### [Action item]
Retype every line of the records below, keeping each character, line break, and symbol unchanged.

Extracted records
·····

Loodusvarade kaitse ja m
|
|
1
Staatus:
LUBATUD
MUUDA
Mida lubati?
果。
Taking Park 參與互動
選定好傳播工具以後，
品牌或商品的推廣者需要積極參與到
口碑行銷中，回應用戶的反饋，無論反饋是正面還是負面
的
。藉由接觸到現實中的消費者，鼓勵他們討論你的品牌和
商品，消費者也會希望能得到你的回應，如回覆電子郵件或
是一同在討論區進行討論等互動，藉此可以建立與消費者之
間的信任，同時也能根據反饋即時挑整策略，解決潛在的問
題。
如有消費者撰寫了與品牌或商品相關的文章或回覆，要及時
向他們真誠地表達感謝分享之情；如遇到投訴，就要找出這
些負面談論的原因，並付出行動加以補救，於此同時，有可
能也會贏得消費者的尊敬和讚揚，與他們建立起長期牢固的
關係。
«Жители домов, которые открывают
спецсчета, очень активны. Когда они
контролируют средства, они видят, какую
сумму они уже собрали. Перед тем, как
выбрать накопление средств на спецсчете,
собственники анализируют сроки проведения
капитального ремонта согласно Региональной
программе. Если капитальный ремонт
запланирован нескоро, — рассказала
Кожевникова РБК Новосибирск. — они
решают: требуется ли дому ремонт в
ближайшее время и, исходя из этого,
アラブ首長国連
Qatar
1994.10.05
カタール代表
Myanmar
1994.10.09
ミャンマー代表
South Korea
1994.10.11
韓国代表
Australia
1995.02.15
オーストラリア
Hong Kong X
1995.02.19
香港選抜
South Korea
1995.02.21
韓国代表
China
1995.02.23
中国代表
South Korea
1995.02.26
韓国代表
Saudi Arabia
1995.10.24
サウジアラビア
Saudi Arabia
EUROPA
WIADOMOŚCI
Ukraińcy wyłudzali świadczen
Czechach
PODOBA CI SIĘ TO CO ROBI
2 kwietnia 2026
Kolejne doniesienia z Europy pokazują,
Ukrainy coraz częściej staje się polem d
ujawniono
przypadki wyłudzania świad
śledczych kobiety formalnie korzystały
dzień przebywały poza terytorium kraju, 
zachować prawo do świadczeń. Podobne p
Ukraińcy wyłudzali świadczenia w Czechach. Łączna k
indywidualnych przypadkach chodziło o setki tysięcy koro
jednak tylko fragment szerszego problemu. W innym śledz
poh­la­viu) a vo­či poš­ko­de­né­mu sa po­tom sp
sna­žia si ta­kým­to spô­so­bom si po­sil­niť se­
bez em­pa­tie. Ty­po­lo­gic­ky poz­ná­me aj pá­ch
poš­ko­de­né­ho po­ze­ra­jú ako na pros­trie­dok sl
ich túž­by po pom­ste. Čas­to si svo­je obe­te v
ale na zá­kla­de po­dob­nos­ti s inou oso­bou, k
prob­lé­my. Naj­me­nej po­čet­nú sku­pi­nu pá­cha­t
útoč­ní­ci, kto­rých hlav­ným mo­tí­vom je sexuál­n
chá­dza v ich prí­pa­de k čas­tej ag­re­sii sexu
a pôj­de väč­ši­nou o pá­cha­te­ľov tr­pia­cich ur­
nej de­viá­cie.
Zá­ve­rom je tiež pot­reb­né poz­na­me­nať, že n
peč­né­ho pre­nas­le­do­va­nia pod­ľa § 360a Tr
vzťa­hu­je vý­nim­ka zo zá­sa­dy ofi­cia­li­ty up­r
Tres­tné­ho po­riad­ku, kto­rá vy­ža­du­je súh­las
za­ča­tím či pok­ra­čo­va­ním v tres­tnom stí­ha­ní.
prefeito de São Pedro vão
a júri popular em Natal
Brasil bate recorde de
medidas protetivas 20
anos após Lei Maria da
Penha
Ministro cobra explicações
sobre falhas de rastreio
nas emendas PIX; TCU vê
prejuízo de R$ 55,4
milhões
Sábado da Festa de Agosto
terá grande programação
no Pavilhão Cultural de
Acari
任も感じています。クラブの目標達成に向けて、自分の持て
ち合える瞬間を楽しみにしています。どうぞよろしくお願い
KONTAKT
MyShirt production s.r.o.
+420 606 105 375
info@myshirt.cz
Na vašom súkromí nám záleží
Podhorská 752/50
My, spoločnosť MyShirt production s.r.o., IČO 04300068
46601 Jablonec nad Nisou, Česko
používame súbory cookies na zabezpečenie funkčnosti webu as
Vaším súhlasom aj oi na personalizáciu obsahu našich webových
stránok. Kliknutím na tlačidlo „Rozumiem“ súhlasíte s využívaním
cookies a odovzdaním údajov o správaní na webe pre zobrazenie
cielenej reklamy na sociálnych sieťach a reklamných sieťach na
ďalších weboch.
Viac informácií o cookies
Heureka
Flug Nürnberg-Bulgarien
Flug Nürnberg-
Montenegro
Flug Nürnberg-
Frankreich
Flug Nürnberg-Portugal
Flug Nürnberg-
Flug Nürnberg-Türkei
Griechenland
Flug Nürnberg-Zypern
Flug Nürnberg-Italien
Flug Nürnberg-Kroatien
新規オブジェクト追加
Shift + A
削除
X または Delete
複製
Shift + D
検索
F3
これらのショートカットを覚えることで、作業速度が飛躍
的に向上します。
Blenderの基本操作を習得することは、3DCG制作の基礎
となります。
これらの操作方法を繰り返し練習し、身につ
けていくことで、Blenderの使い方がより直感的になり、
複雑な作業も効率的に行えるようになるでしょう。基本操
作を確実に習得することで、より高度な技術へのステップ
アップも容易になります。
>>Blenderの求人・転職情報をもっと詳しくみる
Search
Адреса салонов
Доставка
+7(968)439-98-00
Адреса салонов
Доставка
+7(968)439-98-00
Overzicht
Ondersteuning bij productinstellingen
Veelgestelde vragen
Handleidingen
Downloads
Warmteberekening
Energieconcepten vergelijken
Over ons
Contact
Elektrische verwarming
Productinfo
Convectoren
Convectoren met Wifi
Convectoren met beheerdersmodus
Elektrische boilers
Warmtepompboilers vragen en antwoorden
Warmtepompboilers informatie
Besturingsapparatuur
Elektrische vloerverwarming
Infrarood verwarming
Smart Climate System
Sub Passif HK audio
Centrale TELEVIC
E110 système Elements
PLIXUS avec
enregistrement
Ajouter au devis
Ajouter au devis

·····

### [Exercise answer]
Loodusvarade kaitse ja m
|
|
1
Staatus:
LUBATUD
MUUDA
Mida lubati?
果。
Taking Park 參與互動
選定好傳播工具以後，
品牌或商品的推廣者需要積極參與到
口碑行銷中，回應用戶的反饋，無論反饋是正面還是負面
的
。藉由接觸到現實中的消費者，鼓勵他們討論你的品牌和
商品，消費者也會希望能得到你的回應，如回覆電子郵件或
是一同在討論區進行討論等互動，藉此可以建立與消費者之
間的信任，同時也能根據反饋即時挑整策略，解決潛在的問
題。
如有消費者撰寫了與品牌或商品相關的文章或回覆，要及時
向他們真誠地表達感謝分享之情；如遇到投訴，就要找出這
些負面談論的原因，並付出行動加以補救，於此同時，有可
能也會贏得消費者的尊敬和讚揚，與他們建立起長期牢固的
關係。
«Жители домов, которые открывают
спецсчета, очень активны. Когда они
контролируют средства, они видят, какую
сумму они уже собрали. Перед тем, как
выбрать накопление средств на спецсчете,
собственники анализируют сроки проведения
капитального ремонта согласно Региональной
программе. Если капитальный ремонт
запланирован нескоро, — рассказала
Кожевникова РБК Новосибирск. — они
решают: требуется ли дому ремонт в
ближайшее время и, исходя из этого,
アラブ首長国連
Qatar
1994.10.05
カタール代表
Myanmar
1994.10.09
ミャンマー代表
South Korea
1994.10.11
韓国代表
Australia
1995.02.15
オーストラリア
Hong Kong X
1995.02.19
香港選抜
South Korea
1995.02.21
韓国代表
China
1995.02.23
中国代表
South Korea
1995.02.26
韓国代表
Saudi Arabia
1995.10.24
サウジアラビア
Saudi Arabia
EUROPA
WIADOMOŚCI
Ukraińcy wyłudzali świadczen
Czechach
PODOBA CI SIĘ TO CO ROBI
2 kwietnia 2026
Kolejne doniesienia z Europy pokazują,
Ukrainy coraz częściej staje się polem d
ujawniono
przypadki wyłudzania świad
śledczych kobiety formalnie korzystały
dzień przebywały poza terytorium kraju, 
zachować prawo do świadczeń. Podobne p
Ukraińcy wyłudzali świadczenia w Czechach. Łączna k
indywidualnych przypadkach chodziło o setki tysięcy koro
jednak tylko fragment szerszego problemu. W innym śledz
poh­la­viu) a vo­či poš­ko­de­né­mu sa po­tom sp
sna­žia si ta­kým­to spô­so­bom si po­sil­niť se­
bez em­pa­tie. Ty­po­lo­gic­ky poz­ná­me aj pá­ch
poš­ko­de­né­ho po­ze­ra­jú ako na pros­trie­dok sl
ich túž­by po pom­ste. Čas­to si svo­je obe­te v
ale na zá­kla­de po­dob­nos­ti s inou oso­bou, k
prob­lé­my. Naj­me­nej po­čet­nú sku­pi­nu pá­cha­t
útoč­ní­ci, kto­rých hlav­ným mo­tí­vom je sexuál­n
chá­dza v ich prí­pa­de k čas­tej ag­re­sii sexu
a pôj­de väč­ši­nou o pá­cha­te­ľov tr­pia­cich ur­
nej de­viá­cie.
Zá­ve­rom je tiež pot­reb­né poz­na­me­nať, že n
peč­né­ho pre­nas­le­do­va­nia pod­ľa § 360a Tr
vzťa­hu­je vý­nim­ka zo zá­sa­dy ofi­cia­li­ty up­r
Tres­tné­ho po­riad­ku, kto­rá vy­ža­du­je súh­las
za­ča­tím či pok­ra­čo­va­ním v tres­tnom stí­ha­ní.
prefeito de São Pedro vão
a júri popular em Natal
Brasil bate recorde de
medidas protetivas 20
anos após Lei Maria da
Penha
Ministro cobra explicações
sobre falhas de rastreio
nas emendas PIX; TCU vê
prejuízo de R$ 55,4
milhões
Sábado da Festa de Agosto
terá grande programação
no Pavilhão Cultural de
Acari
任も感じています。クラブの目標達成に向けて、自分の持て
ち合える瞬間を楽しみにしています。どうぞよろしくお願い
KONTAKT
MyShirt production s.r.o.
+420 606 105 375
info@myshirt.cz
Na vašom súkromí nám záleží
Podhorská 752/50
My, spoločnosť MyShirt production s.r.o., IČO 04300068
46601 Jablonec nad Nisou, Česko
používame súbory cookies na zabezpečenie funkčnosti webu as
Vaším súhlasom aj oi na personalizáciu obsahu našich webových
stránok. Kliknutím na tlačidlo „Rozumiem“ súhlasíte s využívaním
cookies a odovzdaním údajov o správaní na webe pre zobrazenie
cielenej reklamy na sociálnych sieťach a reklamných sieťach na
ďalších weboch.
Viac informácií o cookies
Heureka
Flug Nürnberg-Bulgarien
Flug Nürnberg-
Montenegro
Flug Nürnberg-
Frankreich
Flug Nürnberg-Portugal
Flug Nürnberg-
Flug Nürnberg-Türkei
Griechenland
Flug Nürnberg-Zypern
Flug Nürnberg-Italien
Flug Nürnberg-Kroatien
新規オブジェクト追加
Shift + A
削除
X または Delete
複製
Shift + D
検索
F3
これらのショートカットを覚えることで、作業速度が飛躍
的に向上します。
Blenderの基本操作を習得することは、3DCG制作の基礎
となります。
これらの操作方法を繰り返し練習し、身につ
けていくことで、Blenderの使い方がより直感的になり、
複雑な作業も効率的に行えるようになるでしょう。基本操
作を確実に習得することで、より高度な技術へのステップ
アップも容易になります。
>>Blenderの求人・転職情報をもっと詳しくみる
Search
Адреса салонов
Доставка
+7(968)439-98-00
Адреса салонов
Доставка
+7(968)439-98-00
Overzicht
Ondersteuning bij productinstellingen
Veelgestelde vragen
Handleidingen
Downloads
Warmteberekening
Energieconcepten vergelijken
Over ons
Contact
Elektrische verwarming
Productinfo
Convectoren
Convectoren met Wifi
Convectoren met beheerdersmodus
Elektrische boilers
Warmtepompboilers vragen en antwoorden
Warmtepompboilers informatie
Besturingsapparatuur
Elektrische vloerverwarming
Infrarood verwarming
Smart Climate System
Sub Passif HK audio
Centrale TELEVIC
E110 système Elements
PLIXUS avec
enregistrement
Ajouter au devis
Ajouter au devis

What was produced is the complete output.